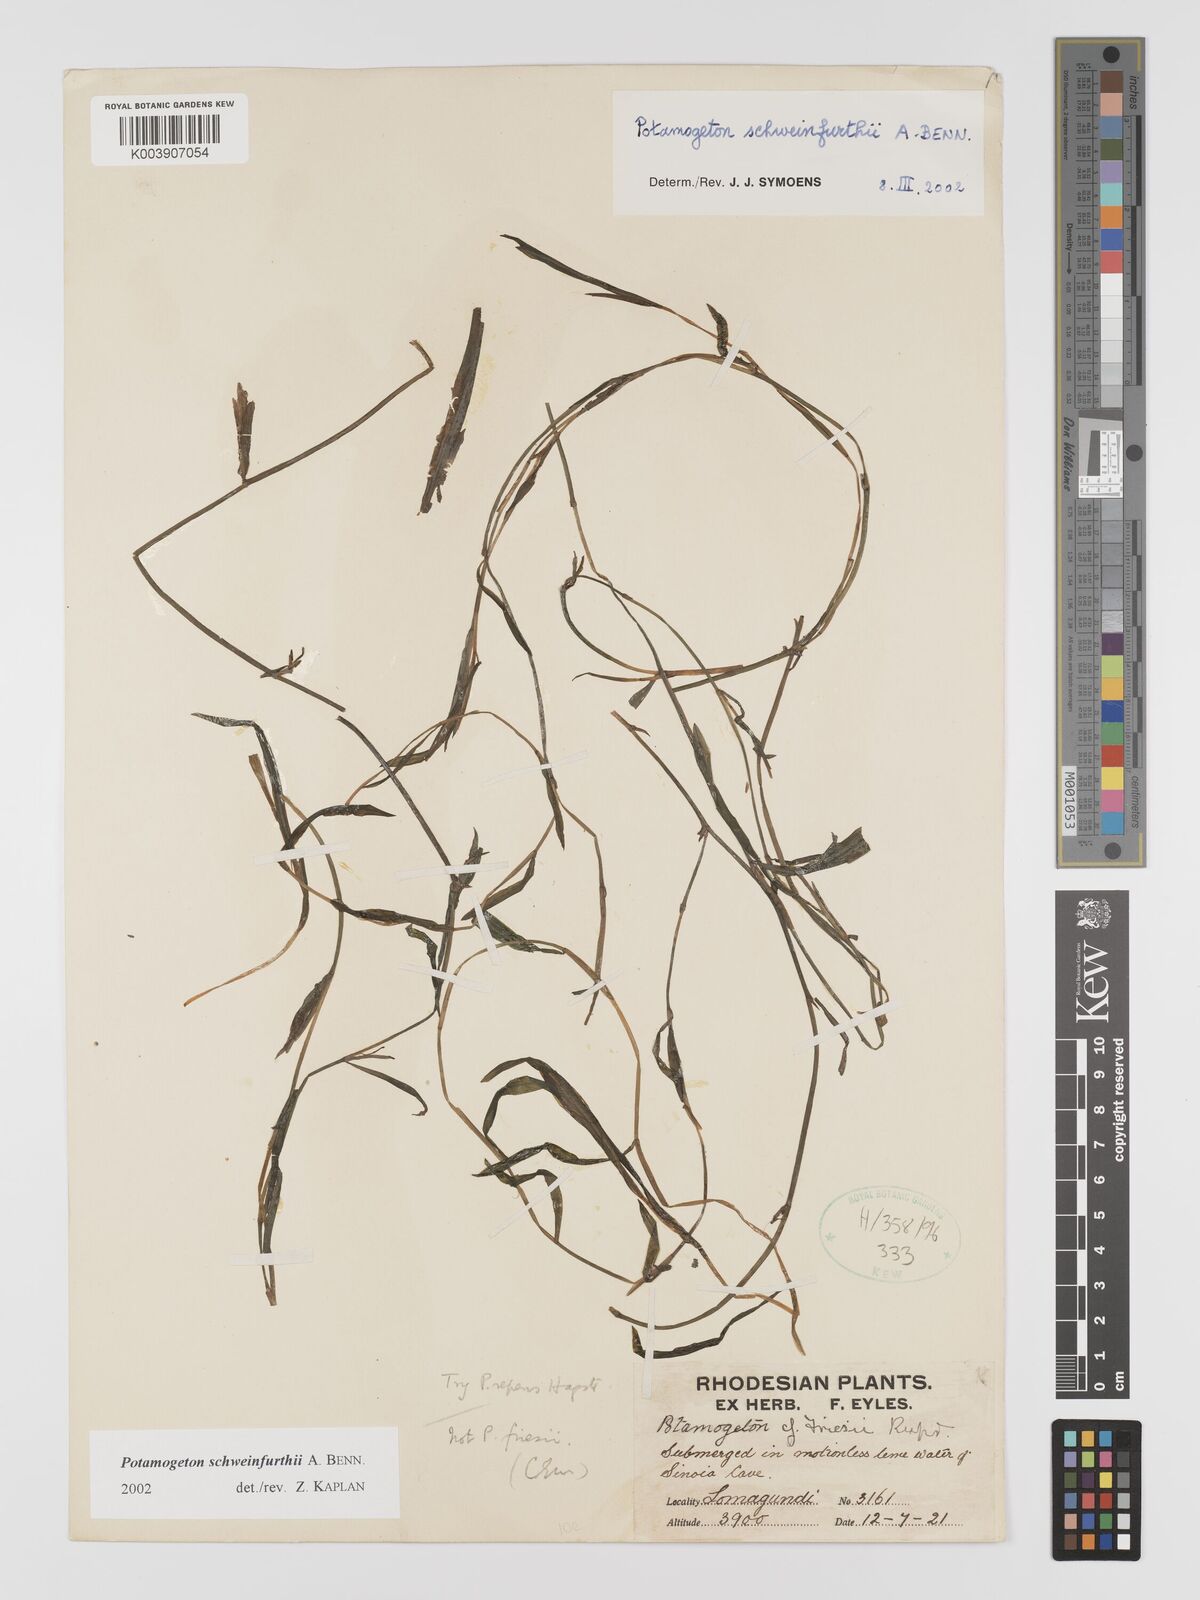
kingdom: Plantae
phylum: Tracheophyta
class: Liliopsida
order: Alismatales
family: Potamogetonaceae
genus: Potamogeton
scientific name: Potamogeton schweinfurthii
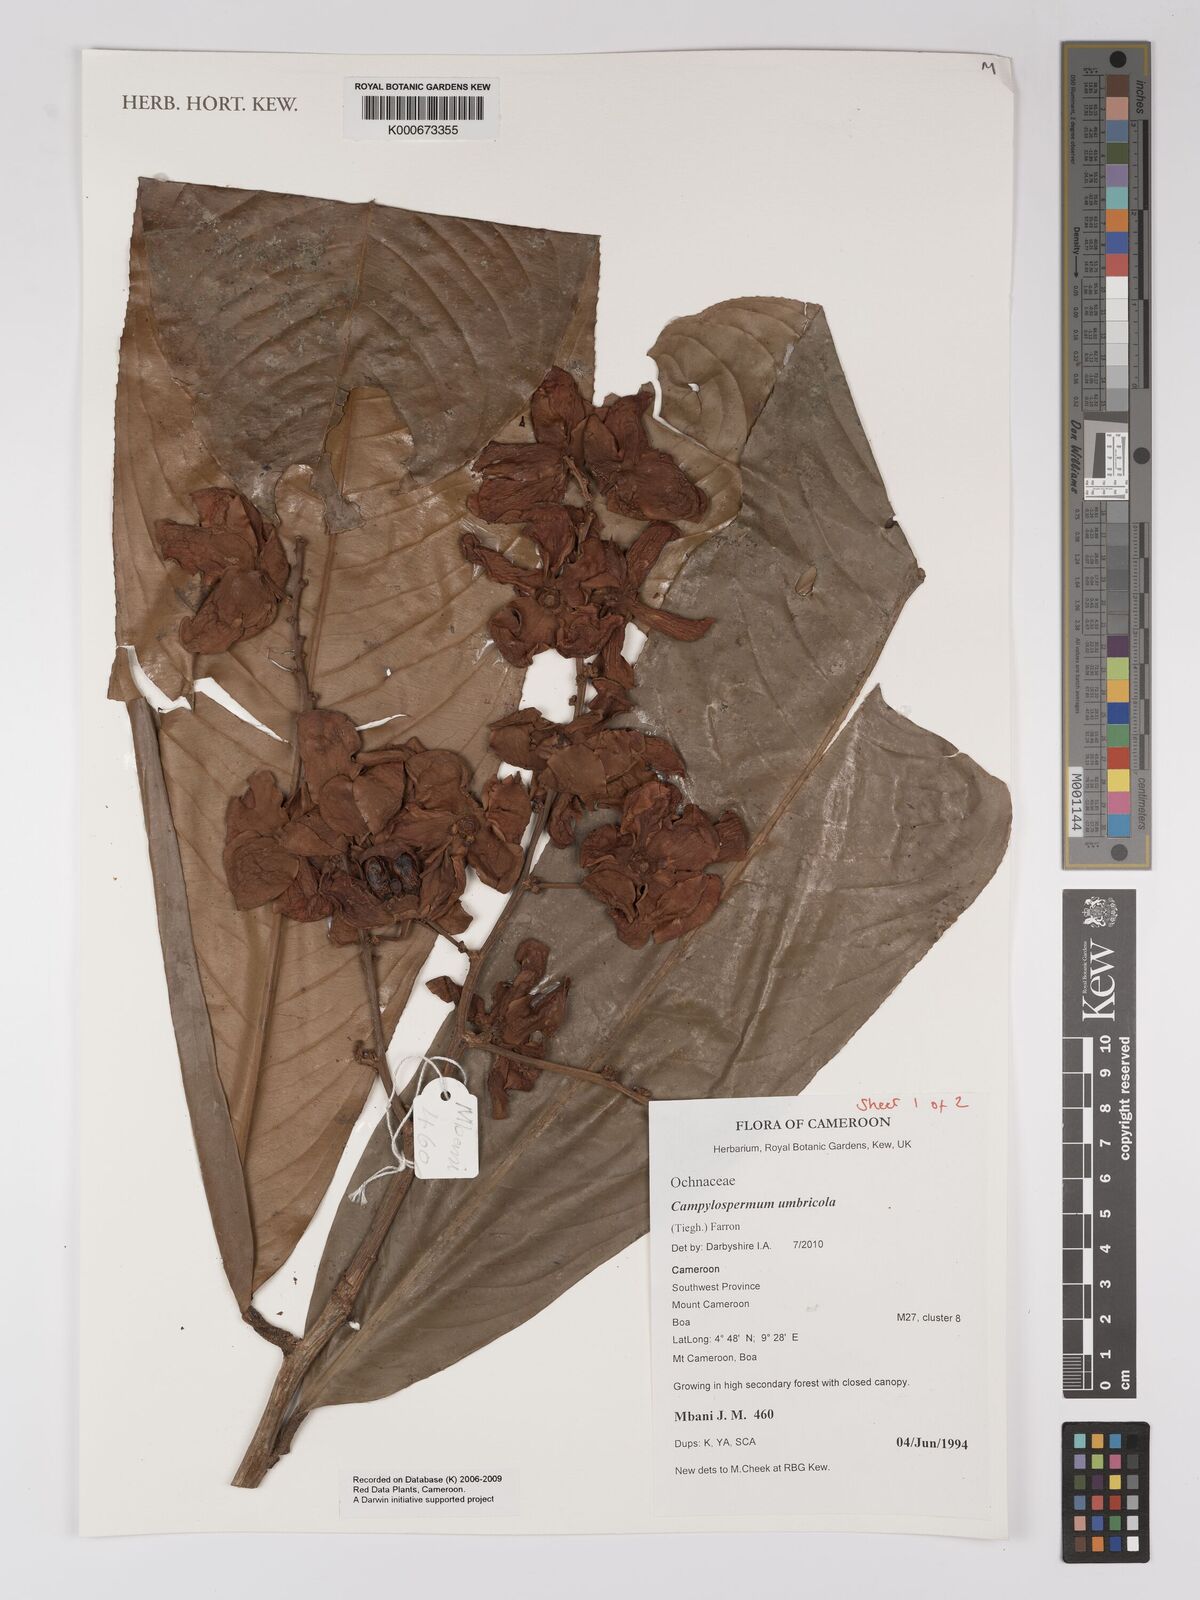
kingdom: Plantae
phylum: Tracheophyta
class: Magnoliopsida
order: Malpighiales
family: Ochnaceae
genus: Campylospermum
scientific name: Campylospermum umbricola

■ ■ ■ ■ ■ ■ ■

[What you have to do]
Lay out every line of the items above as a Markdown table with the columns "No." and "Line", one row per line, numbered in order and skipping blank lines. Leave the pictures out.

[Worked solution]
| No. | Line |
|---|---|
| 1 | kingdom: Plantae |
| 2 | phylum: Tracheophyta |
| 3 | class: Liliopsida |
| 4 | order: Alismatales |
| 5 | family: Potamogetonaceae |
| 6 | genus: Potamogeton |
| 7 | scientific name: Potamogeton schweinfurthii |
| 8 | kingdom: Plantae |
| 9 | phylum: Tracheophyta |
| 10 | class: Magnoliopsida |
| 11 | order: Malpighiales |
| 12 | family: Ochnaceae |
| 13 | genus: Campylospermum |
| 14 | scientific name: Campylospermum umbricola |